> Prompt
Can you return every one of the rows below verbatim, with no changes?

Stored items
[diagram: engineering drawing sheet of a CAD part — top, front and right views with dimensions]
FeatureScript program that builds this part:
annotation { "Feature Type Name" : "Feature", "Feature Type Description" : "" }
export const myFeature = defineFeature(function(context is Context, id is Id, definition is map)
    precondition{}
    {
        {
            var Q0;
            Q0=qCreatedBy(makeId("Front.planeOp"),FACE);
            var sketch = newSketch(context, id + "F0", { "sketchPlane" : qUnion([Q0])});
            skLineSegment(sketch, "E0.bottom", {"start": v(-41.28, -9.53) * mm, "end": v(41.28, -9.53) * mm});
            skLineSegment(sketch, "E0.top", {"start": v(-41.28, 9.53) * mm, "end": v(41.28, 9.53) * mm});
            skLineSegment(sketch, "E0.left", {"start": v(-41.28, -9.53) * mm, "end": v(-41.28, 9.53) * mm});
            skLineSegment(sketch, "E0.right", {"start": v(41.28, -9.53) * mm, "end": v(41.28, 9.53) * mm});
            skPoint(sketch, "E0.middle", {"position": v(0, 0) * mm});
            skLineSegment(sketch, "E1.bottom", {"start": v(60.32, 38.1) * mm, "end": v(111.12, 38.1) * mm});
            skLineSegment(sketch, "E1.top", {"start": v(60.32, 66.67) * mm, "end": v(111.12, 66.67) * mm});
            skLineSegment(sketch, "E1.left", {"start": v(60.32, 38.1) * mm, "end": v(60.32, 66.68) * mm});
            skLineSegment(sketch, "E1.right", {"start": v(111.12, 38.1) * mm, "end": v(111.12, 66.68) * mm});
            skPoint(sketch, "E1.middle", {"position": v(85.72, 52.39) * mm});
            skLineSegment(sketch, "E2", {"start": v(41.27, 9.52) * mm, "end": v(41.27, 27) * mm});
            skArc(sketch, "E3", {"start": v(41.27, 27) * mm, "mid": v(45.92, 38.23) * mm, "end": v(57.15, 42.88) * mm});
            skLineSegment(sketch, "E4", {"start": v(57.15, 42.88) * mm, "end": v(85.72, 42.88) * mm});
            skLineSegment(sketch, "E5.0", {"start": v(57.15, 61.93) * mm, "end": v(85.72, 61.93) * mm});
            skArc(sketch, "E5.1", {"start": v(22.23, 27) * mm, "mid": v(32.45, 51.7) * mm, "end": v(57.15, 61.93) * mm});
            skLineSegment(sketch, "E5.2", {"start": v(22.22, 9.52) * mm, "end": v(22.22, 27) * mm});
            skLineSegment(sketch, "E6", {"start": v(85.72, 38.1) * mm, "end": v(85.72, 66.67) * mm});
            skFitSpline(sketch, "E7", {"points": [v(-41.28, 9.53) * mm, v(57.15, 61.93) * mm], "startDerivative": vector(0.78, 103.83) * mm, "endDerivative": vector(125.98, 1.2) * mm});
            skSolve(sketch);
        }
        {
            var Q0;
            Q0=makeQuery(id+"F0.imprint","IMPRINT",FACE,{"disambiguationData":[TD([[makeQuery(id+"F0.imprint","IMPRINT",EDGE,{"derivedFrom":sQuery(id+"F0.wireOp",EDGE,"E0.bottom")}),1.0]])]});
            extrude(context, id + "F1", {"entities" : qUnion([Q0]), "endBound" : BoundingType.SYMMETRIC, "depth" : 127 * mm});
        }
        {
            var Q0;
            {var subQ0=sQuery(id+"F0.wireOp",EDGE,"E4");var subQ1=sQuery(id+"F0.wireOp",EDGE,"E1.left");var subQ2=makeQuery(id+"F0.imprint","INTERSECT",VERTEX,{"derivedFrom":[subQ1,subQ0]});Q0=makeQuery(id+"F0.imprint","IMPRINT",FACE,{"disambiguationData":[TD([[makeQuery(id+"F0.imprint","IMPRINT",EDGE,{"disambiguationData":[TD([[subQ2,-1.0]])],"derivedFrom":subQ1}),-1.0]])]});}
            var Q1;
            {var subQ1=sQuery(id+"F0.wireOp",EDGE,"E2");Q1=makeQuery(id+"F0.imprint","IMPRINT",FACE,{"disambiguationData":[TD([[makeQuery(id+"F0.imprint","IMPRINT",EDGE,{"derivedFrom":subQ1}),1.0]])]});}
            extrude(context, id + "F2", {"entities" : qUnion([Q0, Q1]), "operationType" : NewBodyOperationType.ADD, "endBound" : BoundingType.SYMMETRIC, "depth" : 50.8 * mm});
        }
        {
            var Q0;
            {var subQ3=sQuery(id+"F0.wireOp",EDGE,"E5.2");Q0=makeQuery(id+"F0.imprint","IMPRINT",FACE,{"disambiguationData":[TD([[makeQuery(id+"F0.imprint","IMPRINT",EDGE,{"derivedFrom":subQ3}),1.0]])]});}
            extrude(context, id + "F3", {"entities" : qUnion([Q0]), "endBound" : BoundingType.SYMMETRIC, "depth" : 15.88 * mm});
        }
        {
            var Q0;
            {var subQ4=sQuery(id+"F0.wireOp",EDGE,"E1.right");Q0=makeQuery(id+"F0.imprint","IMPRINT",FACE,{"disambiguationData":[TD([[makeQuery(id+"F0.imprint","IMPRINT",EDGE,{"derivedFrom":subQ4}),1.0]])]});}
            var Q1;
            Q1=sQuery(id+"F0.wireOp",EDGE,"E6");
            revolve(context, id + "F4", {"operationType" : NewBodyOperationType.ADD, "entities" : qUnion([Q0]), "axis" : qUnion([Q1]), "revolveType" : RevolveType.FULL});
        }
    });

> Task response
[diagram: engineering drawing sheet of a CAD part — top, front and right views with dimensions]
FeatureScript program that builds this part:
annotation { "Feature Type Name" : "Feature", "Feature Type Description" : "" }
export const myFeature = defineFeature(function(context is Context, id is Id, definition is map)
    precondition{}
    {
        {
            var Q0;
            Q0=qCreatedBy(makeId("Front.planeOp"),FACE);
            var sketch = newSketch(context, id + "F0", { "sketchPlane" : qUnion([Q0])});
            skLineSegment(sketch, "E0.bottom", {"start": v(-41.28, -9.53) * mm, "end": v(41.28, -9.53) * mm});
            skLineSegment(sketch, "E0.top", {"start": v(-41.28, 9.53) * mm, "end": v(41.28, 9.53) * mm});
            skLineSegment(sketch, "E0.left", {"start": v(-41.28, -9.53) * mm, "end": v(-41.28, 9.53) * mm});
            skLineSegment(sketch, "E0.right", {"start": v(41.28, -9.53) * mm, "end": v(41.28, 9.53) * mm});
            skPoint(sketch, "E0.middle", {"position": v(0, 0) * mm});
            skLineSegment(sketch, "E1.bottom", {"start": v(60.32, 38.1) * mm, "end": v(111.12, 38.1) * mm});
            skLineSegment(sketch, "E1.top", {"start": v(60.32, 66.67) * mm, "end": v(111.12, 66.67) * mm});
            skLineSegment(sketch, "E1.left", {"start": v(60.32, 38.1) * mm, "end": v(60.32, 66.68) * mm});
            skLineSegment(sketch, "E1.right", {"start": v(111.12, 38.1) * mm, "end": v(111.12, 66.68) * mm});
            skPoint(sketch, "E1.middle", {"position": v(85.72, 52.39) * mm});
            skLineSegment(sketch, "E2", {"start": v(41.27, 9.52) * mm, "end": v(41.27, 27) * mm});
            skArc(sketch, "E3", {"start": v(41.27, 27) * mm, "mid": v(45.92, 38.23) * mm, "end": v(57.15, 42.88) * mm});
            skLineSegment(sketch, "E4", {"start": v(57.15, 42.88) * mm, "end": v(85.72, 42.88) * mm});
            skLineSegment(sketch, "E5.0", {"start": v(57.15, 61.93) * mm, "end": v(85.72, 61.93) * mm});
            skArc(sketch, "E5.1", {"start": v(22.23, 27) * mm, "mid": v(32.45, 51.7) * mm, "end": v(57.15, 61.93) * mm});
            skLineSegment(sketch, "E5.2", {"start": v(22.22, 9.52) * mm, "end": v(22.22, 27) * mm});
            skLineSegment(sketch, "E6", {"start": v(85.72, 38.1) * mm, "end": v(85.72, 66.67) * mm});
            skFitSpline(sketch, "E7", {"points": [v(-41.28, 9.53) * mm, v(57.15, 61.93) * mm], "startDerivative": vector(0.78, 103.83) * mm, "endDerivative": vector(125.98, 1.2) * mm});
            skSolve(sketch);
        }
        {
            var Q0;
            Q0=makeQuery(id+"F0.imprint","IMPRINT",FACE,{"disambiguationData":[TD([[makeQuery(id+"F0.imprint","IMPRINT",EDGE,{"derivedFrom":sQuery(id+"F0.wireOp",EDGE,"E0.bottom")}),1.0]])]});
            extrude(context, id + "F1", {"entities" : qUnion([Q0]), "endBound" : BoundingType.SYMMETRIC, "depth" : 127 * mm});
        }
        {
            var Q0;
            {var subQ0=sQuery(id+"F0.wireOp",EDGE,"E4");var subQ1=sQuery(id+"F0.wireOp",EDGE,"E1.left");var subQ2=makeQuery(id+"F0.imprint","INTERSECT",VERTEX,{"derivedFrom":[subQ1,subQ0]});Q0=makeQuery(id+"F0.imprint","IMPRINT",FACE,{"disambiguationData":[TD([[makeQuery(id+"F0.imprint","IMPRINT",EDGE,{"disambiguationData":[TD([[subQ2,-1.0]])],"derivedFrom":subQ1}),-1.0]])]});}
            var Q1;
            {var subQ1=sQuery(id+"F0.wireOp",EDGE,"E2");Q1=makeQuery(id+"F0.imprint","IMPRINT",FACE,{"disambiguationData":[TD([[makeQuery(id+"F0.imprint","IMPRINT",EDGE,{"derivedFrom":subQ1}),1.0]])]});}
            extrude(context, id + "F2", {"entities" : qUnion([Q0, Q1]), "operationType" : NewBodyOperationType.ADD, "endBound" : BoundingType.SYMMETRIC, "depth" : 50.8 * mm});
        }
        {
            var Q0;
            {var subQ3=sQuery(id+"F0.wireOp",EDGE,"E5.2");Q0=makeQuery(id+"F0.imprint","IMPRINT",FACE,{"disambiguationData":[TD([[makeQuery(id+"F0.imprint","IMPRINT",EDGE,{"derivedFrom":subQ3}),1.0]])]});}
            extrude(context, id + "F3", {"entities" : qUnion([Q0]), "endBound" : BoundingType.SYMMETRIC, "depth" : 15.88 * mm});
        }
        {
            var Q0;
            {var subQ4=sQuery(id+"F0.wireOp",EDGE,"E1.right");Q0=makeQuery(id+"F0.imprint","IMPRINT",FACE,{"disambiguationData":[TD([[makeQuery(id+"F0.imprint","IMPRINT",EDGE,{"derivedFrom":subQ4}),1.0]])]});}
            var Q1;
            Q1=sQuery(id+"F0.wireOp",EDGE,"E6");
            revolve(context, id + "F4", {"operationType" : NewBodyOperationType.ADD, "entities" : qUnion([Q0]), "axis" : qUnion([Q1]), "revolveType" : RevolveType.FULL});
        }
    });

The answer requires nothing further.